Why not just go back and bring up the process health dashboard again and take a look at the passing transactions chart?
Then go back in time to a similar time period when there was not a spike and compare the transaction counts?
I am running 7.0 at the moment, and it looks like they locked this backdoor trick in this version, but it may work in 6.5 still.
You set DEBUG mode, then open a cockpit dashboard, then go back to Monitoring and the "Funnel Icon" should appear to let you set another time period. Sometimes the new time period works fine, other times it can be quirky.
If this does not work for you, you can chart the Backend Count" measure for the agent in question in a normal line or bar chart and set any time period you like.
About this below,
"You set DEBUG mode, then open a cockpit dashboard, then go back to
Monitoring and the "Funnel Icon" should appear to let you set another
time period. Sometimes the new time period works fine, other times it
can be quirky.
If this does not work for you, you can chart the
Backend Count" measure for the agent in question in a normal line or bar
chart and set any time period you like."
Ctrl-Shift-F9 to enter DEBUG mode (look at bottom right of UI, to the left of the server name, for the word "DEBUG" to appear).
Then open some dashboard from the cockpit, like Agents Overview, or PurePaths.
Then click Monitoring on the top right menu and see if there is now a funnel icon (see the 9th icon on a cockpit based dashboard for an example).
If there, click the funnel to set the desired time frame. There are many options. Last 30 days should work to start. Use custom to get really specific.
If that doesnt work, do Ctrl-N or Dashboard/New from the menu, click use for analysis, double click chart, select add series, type "backend" (without quotes), select "Count Backend", optionally select a specific application, click Add.

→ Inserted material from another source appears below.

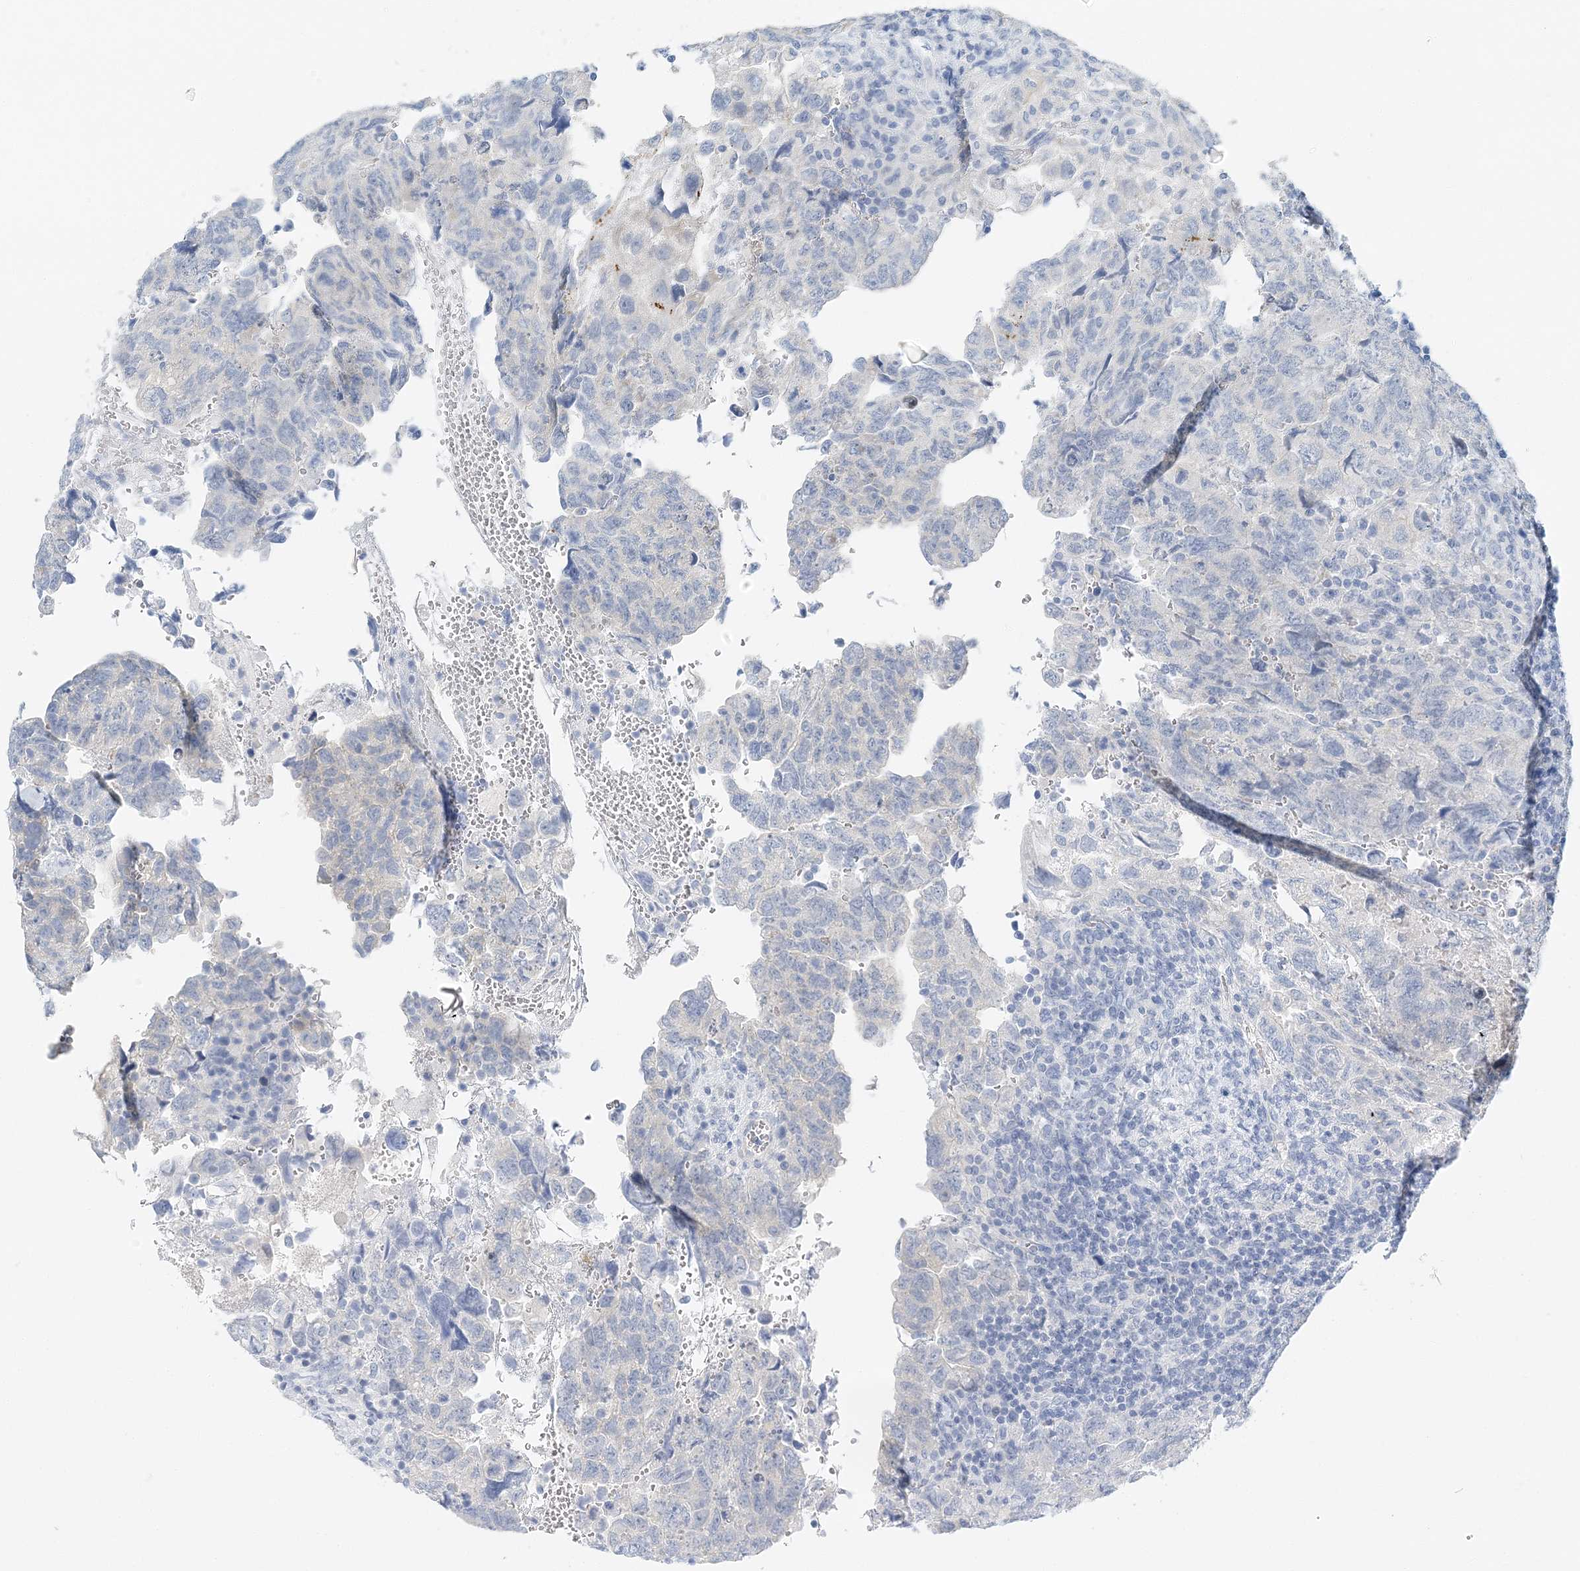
{"staining": {"intensity": "negative", "quantity": "none", "location": "none"}, "tissue": "testis cancer", "cell_type": "Tumor cells", "image_type": "cancer", "snomed": [{"axis": "morphology", "description": "Carcinoma, Embryonal, NOS"}, {"axis": "topography", "description": "Testis"}], "caption": "Image shows no protein expression in tumor cells of testis cancer (embryonal carcinoma) tissue.", "gene": "VILL", "patient": {"sex": "male", "age": 36}}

If you note the blue line does not spike in conjunction with the shaded host CPU spike. This means the CPU is not coming from a monitored process, but some other process. In a case like this, I would login to the Host in question and see what processes are taking the most CPU. Do you know why there was a sudden drop in transactions, followed by a sudden spike? I think the spike in transaction volume likely caused the CPU spike...
You could try implementing the Top Process Monitor plugin to help you with pinpointing the source of the issue.
Thanks for your support.
I tried to go through the link you provided but i have realised that it(plugin) supports only Linux and windows boxes. The destination boxes we have here are Solaris. Please advise on this.